Um gegen Künstliche Intelligenz und Roboter mittelfristig bestehen zu können, braucht es daher eine komplett neue Führung. Für diese gilt es vor allem, die Vorteile, die wir als Menschen gegenüber intelligenten Maschinen haben, zu nutzen – und das sind unsere Emotionen, Pas­sionen, unser Fühlen und im weiteren Sinne unsere Intuition. So umfasst das Modell «Singularity Leadership» viele weiche Kompetenzen, die erfolgreiche Führungskräfte in der digitalen Welt
haben sollten. 

Immer wichtiger werden zum Beispiel Introspektion, also eine nach innen gerichtete Selbstbeobachtung, sowie interpersonale und intrapersonale Intelligenz.
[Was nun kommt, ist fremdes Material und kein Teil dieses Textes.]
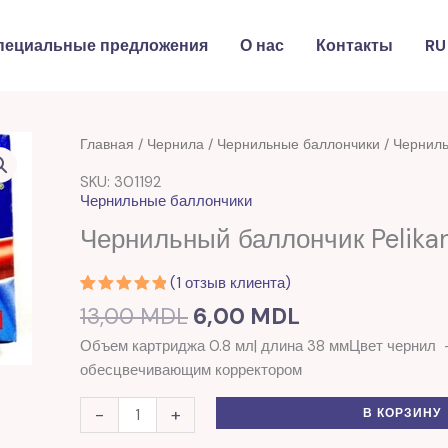
пециальные предложения
О нас
Контакты
RU
Первоначальная
Текущая
Количество
Главная
/
Чернила
/
Чернильные баллончики
/ Черниль
цена
цена:
товара
SKU: 301192
составляла
6,00 MDL.
Чернильный
Чернильные баллончики
13,00 MDL.
баллончик
Чернильный баллончик Pelika
Pelikan
красный
(
1
отзыв клиента)
Рейтинг
1
13,00
MDL
6,00
MDL
5.00
из 5
на основе
Объем картриджа 0.8 мл| длина 38 ммЦвет чернил
опроса
пользователя
обесцвечивающим корректором
-
+
В КОРЗИНУ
Sie ermöglicht den Zugriff auf ein unbewusstes Wissensreservoir, in dem nicht mehr bewusst zugängliche Erinnerungen, Wahrnehmungen und Empfindungen abgespeichert sind, wodurch sich eine gute Intuition ergibt. 

Zudem spielen kommunikative Fähigkeiten für die Führungskräfte in der Digitalisierung eine besondere Rolle. Sie müssen klar kommunizieren und andere inspirieren können, dann folgen die Mitarbeiter ihnen automatisch. Für den persönlichen Erfolg sind ausserdem Lern­agilität und Leidenschaft nötig. Wer sich nicht mit Begeisterung weiterentwickeln will, wird es in der Digitalisierung schwer haben. Lernagile Menschen sehen Chancen, wo andere Hindernisse sehen, sowie die Möglichkeit, in allen Interaktionen und Opportunitäten etwas zu lernen. Diese Lernagilität manifestiert sich auch als Mindset, nie in seinem Wissensdrang stehen zu bleiben. Wer sich ausruhen wird, kann wahrscheinlich in einigen Jahren nicht mehr mithalten.